Le Grand Marché transatlantique (GMT) en est la première étape. Dans le sillage de son option pour l’économie du marché et l’ouverture commerciale, le Maroc doit d’ores et déjà se préparer à cette nouvelle mutation.
Le bloc occidental
Également connu sous le nom de Traité de libre-échange transatlantique, GMT est un accord de commerce et d’investissement en cours de négociation entre l’Union européenne et les États-Unis. Il prévoit la création en 2015 d’une zone de libre-échange transatlantique. Le projet instituera la zone de libre-échange la plus importante de l’Histoire, couvrant plus de la moitié du PIB mondial et constituera une première étape vers l’unité économique du bloc occidental. Cette initiative, dont le premier jalon a été posé en 1990 au lendemain de l’effondrement du bloc communiste, se veut une réaction au déclin de l’empire américain, à la menace militaire russe et au danger économique chinois, à la montée en puissance des pays émergents, réclamant plus d’équilibre dans les relations économiques internationales, et aux dangers en provenance du Moyen-Orient en proie à toutes les instabilités. Cet accord, dans la lignée de la pensée économique des avantages comparatifs (théorie démontrée par David Ricardo selon laquelle, en situation de libre-échange, le pays se spécialisant dans la production pour laquelle il dispose de la productivité la plus forte ou la moins faible, comparativement à ses partenaires, accroît sa richesse nationale), est de nature à présenter des avantages pour chacune des parties participantes à la négociation, du fait de la facilitation des échanges économiques, censés être une source de richesses. Selon une étude commandée par la Commission européenne, les effets sur la croissance du PIB associés à la suppression des barrières douanières seraient de +0,10% pour l’Union européenne et de +0,04% pour les États-Unis. Une fois les mesures relatives aux barrières non tarifaires prises en compte, le gain de PIB pour l’Union européenne s’établirait entre +0,27 et +0,48% pour l’Union européenne, et entre +0,21 et +0,39% pour les États-Unis. Il va sans dire que ces projections sont difficilement vérifiables, tant les paramètres entrant en compte dans de tels modèles sont sujets à de fortes mutations sociales, économiques, culturelles, politiques et même idéologiques.

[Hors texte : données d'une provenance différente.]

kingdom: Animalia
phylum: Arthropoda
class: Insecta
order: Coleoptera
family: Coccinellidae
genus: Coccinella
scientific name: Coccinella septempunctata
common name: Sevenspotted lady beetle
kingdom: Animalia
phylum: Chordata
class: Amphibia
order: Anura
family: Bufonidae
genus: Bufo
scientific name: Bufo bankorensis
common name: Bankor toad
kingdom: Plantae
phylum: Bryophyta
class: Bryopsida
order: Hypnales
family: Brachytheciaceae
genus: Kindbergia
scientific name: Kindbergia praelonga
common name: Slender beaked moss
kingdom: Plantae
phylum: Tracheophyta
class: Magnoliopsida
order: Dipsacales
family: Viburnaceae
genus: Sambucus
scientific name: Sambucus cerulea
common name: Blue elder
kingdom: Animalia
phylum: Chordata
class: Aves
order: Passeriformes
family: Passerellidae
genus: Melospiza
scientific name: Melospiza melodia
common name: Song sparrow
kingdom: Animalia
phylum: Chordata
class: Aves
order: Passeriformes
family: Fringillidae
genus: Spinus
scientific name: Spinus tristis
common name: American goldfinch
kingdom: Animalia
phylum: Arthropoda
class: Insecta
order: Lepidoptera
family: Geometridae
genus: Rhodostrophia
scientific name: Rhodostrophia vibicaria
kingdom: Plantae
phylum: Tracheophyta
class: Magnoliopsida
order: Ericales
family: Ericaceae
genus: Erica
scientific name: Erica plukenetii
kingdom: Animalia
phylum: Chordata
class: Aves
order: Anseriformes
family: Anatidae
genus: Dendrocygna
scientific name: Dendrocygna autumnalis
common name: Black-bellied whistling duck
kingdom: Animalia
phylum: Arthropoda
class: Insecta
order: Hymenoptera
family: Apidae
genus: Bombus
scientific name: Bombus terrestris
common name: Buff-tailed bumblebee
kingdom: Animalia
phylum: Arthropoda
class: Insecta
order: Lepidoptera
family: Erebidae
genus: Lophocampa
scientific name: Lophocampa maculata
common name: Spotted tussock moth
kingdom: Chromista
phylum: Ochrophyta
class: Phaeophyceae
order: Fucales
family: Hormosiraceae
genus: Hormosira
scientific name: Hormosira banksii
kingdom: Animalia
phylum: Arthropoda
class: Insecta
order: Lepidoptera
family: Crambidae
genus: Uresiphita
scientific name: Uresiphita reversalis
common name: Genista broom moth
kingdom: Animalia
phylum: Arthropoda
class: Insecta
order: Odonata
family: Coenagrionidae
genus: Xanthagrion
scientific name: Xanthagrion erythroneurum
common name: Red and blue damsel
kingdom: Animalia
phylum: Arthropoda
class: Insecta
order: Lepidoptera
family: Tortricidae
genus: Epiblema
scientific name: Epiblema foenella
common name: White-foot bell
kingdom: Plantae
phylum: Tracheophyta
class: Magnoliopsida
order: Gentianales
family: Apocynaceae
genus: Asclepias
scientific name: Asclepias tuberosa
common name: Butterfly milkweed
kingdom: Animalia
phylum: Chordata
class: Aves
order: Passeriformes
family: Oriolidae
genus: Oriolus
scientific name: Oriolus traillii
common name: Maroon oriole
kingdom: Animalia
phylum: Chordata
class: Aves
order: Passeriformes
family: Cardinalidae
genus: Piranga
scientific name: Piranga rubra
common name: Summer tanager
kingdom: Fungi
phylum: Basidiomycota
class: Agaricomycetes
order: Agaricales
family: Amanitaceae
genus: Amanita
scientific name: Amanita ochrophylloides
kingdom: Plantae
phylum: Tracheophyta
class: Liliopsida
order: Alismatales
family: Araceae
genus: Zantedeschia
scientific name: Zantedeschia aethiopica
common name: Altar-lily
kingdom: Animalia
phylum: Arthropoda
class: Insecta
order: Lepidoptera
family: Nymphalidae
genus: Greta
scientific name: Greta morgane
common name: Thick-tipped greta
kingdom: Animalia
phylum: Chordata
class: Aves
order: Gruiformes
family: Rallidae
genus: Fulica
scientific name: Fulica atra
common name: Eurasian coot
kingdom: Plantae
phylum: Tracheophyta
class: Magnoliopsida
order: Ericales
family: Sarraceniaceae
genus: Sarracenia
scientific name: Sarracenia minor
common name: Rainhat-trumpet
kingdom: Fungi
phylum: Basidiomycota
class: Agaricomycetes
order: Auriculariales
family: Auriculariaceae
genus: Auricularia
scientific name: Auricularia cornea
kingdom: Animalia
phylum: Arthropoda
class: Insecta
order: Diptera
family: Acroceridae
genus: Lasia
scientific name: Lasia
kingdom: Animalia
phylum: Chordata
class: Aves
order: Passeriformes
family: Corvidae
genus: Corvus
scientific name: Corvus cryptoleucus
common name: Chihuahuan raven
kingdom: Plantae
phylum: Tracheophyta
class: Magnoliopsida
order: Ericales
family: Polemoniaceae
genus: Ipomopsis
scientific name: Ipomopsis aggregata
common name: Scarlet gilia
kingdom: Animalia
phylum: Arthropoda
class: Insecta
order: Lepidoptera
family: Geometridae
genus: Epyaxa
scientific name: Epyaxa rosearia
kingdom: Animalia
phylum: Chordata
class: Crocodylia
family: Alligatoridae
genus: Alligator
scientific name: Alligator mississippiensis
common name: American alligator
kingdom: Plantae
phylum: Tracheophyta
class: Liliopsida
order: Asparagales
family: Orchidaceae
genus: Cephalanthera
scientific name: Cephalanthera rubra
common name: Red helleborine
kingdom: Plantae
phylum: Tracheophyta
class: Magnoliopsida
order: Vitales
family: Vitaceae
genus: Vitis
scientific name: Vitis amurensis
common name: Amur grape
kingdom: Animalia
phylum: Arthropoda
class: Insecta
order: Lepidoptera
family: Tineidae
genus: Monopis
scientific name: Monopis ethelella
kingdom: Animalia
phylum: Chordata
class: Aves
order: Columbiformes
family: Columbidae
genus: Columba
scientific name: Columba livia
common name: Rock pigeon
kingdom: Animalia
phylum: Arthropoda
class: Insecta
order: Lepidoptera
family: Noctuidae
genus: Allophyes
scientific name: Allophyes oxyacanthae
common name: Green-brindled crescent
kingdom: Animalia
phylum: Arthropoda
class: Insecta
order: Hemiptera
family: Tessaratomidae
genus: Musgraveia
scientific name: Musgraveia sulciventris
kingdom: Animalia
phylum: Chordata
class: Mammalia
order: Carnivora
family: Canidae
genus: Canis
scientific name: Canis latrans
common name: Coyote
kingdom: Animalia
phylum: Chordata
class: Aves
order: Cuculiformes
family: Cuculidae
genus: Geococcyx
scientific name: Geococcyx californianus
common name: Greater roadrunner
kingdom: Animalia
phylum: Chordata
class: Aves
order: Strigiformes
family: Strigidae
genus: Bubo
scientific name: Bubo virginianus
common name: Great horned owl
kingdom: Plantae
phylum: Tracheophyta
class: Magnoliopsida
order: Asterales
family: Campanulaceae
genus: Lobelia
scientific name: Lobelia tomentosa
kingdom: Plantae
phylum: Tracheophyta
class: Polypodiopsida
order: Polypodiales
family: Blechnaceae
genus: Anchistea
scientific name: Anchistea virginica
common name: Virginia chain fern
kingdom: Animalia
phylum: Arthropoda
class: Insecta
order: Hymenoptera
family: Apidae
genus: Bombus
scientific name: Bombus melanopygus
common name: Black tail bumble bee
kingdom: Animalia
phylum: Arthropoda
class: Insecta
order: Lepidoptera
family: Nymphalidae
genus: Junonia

Les négociations portent sur la suppression des droits de douane, déjà très faibles, en raison d’une intégration économique avancée entre les deux zones. Les deux protagonistes maintenaient jusqu’à présent des droits de douane significatifs dans certains secteurs, tels l’agroalimentaire, le textile, l’habillement et la chaussure, ainsi que dans le secteur des véhicules de transport terrestre.
L’accord vise également l’élimination des «barrières non tarifaires» à travers une harmonisation progressive des réglementations et de la reconnaissance mutuelle des règles et normes en vigueur. Les pays signataires s’engagent à une «mise en conformité de leurs lois, de leurs règlements et de leurs procédures» avec les dispositions du traité. Les textes en discussion contiennent des mesures visant à l’harmonisation des réglementations affectant le commerce, notamment celles concernant l’alimentation et la sécurité, la santé publique, la protection de l’environnement, le contrôle de l’impact carbone, la protection des données numériques personnelles, la réglementation de la finance et l’accès des entreprises étrangères aux marchés publics et certaines conventions collectives.
La fin de l’État nation
Les tractations autour de ce projet sont conduites dans une grande opacité, loin du contrôle des Parlements des futurs pays signataires. Ceux-ci devront s’exprimer en bloc, une fois les négociations achevées et le projet fin prêt. Ce manque de transparence du processus et le caractère asymétrique des informations, dont peu d’éléments filtrent, sont dénoncés comme une atteinte à la démocratie.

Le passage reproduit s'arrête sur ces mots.